WHAT YOU SHOULD DO
Transcribe the text in the material below character for character, leaving out the pictures.

SOURCE RECORDS
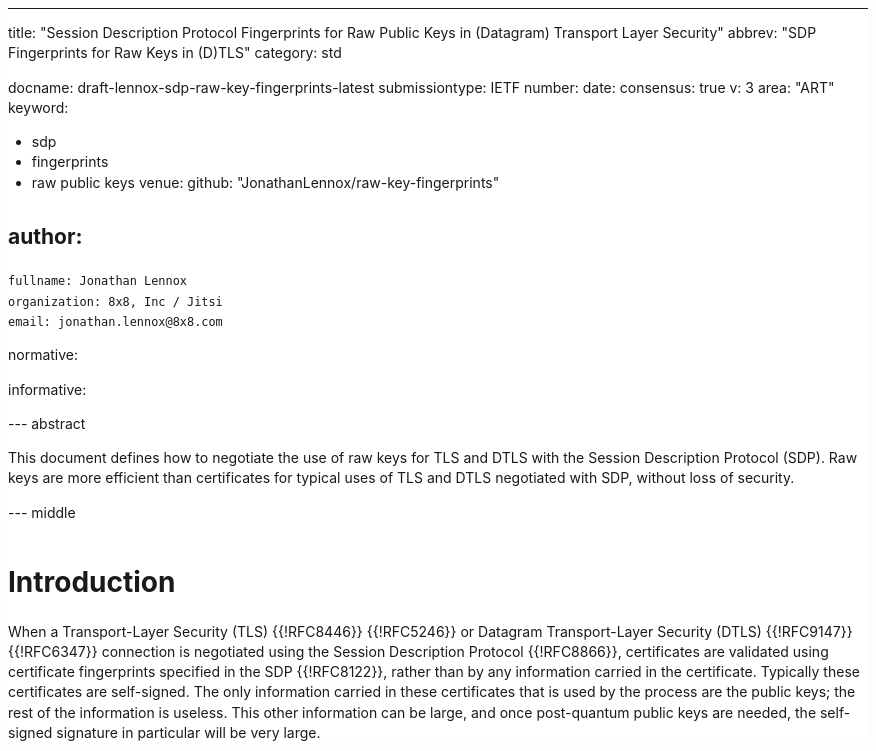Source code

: ---
title: "Session Description Protocol Fingerprints for Raw Public Keys in (Datagram) Transport Layer Security"
abbrev: "SDP Fingerprints for Raw Keys in (D)TLS"
category: std

docname: draft-lennox-sdp-raw-key-fingerprints-latest
submissiontype: IETF
number:
date:
consensus: true
v: 3
area: "ART"
keyword:
 - sdp
 - fingerprints
 - raw public keys
venue:
  github: "JonathanLennox/raw-key-fingerprints"

author:
 -
    fullname: Jonathan Lennox
    organization: 8x8, Inc / Jitsi
    email: jonathan.lennox@8x8.com

normative:

informative:


--- abstract

This document defines how to negotiate the use of raw keys for TLS and DTLS
with the Session Description Protocol (SDP). Raw keys are more efficient
than certificates for typical uses of TLS and DTLS negotiated with
SDP, without loss of security.

--- middle

# Introduction

When a Transport-Layer Security (TLS) {{!RFC8446}} {{!RFC5246}} or Datagram
Transport-Layer Security (DTLS) {{!RFC9147}} {{!RFC6347}}
connection is negotiated using the Session Description Protocol {{!RFC8866}},
certificates are validated using certificate fingerprints specified in
the SDP {{!RFC8122}}, rather than by any information carried in the certificate.
Typically these certificates are self-signed.
The only information carried in these certificates that is used by the
process are the public keys; the rest of the information is useless.
This other information can be large, and once post-quantum
public keys are needed, the self-signed signature in particular will
be very large.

RESULT FOR THIS TASK
Source code

: ---
title: "Session Description Protocol Fingerprints for Raw Public Keys in (Datagram) Transport Layer Security"
abbrev: "SDP Fingerprints for Raw Keys in (D)TLS"
category: std

docname: draft-lennox-sdp-raw-key-fingerprints-latest
submissiontype: IETF
number:
date:
consensus: true
v: 3
area: "ART"
keyword:
 - sdp
 - fingerprints
 - raw public keys
venue:
  github: "JonathanLennox/raw-key-fingerprints"

author:
 -
    fullname: Jonathan Lennox
    organization: 8x8, Inc / Jitsi
    email: jonathan.lennox@8x8.com

normative:

informative:


--- abstract

This document defines how to negotiate the use of raw keys for TLS and DTLS
with the Session Description Protocol (SDP). Raw keys are more efficient
than certificates for typical uses of TLS and DTLS negotiated with
SDP, without loss of security.

--- middle

# Introduction

When a Transport-Layer Security (TLS) {{!RFC8446}} {{!RFC5246}} or Datagram
Transport-Layer Security (DTLS) {{!RFC9147}} {{!RFC6347}}
connection is negotiated using the Session Description Protocol {{!RFC8866}},
certificates are validated using certificate fingerprints specified in
the SDP {{!RFC8122}}, rather than by any information carried in the certificate.
Typically these certificates are self-signed.
The only information carried in these certificates that is used by the
process are the public keys; the rest of the information is useless.
This other information can be large, and once post-quantum
public keys are needed, the self-signed signature in particular will
be very large.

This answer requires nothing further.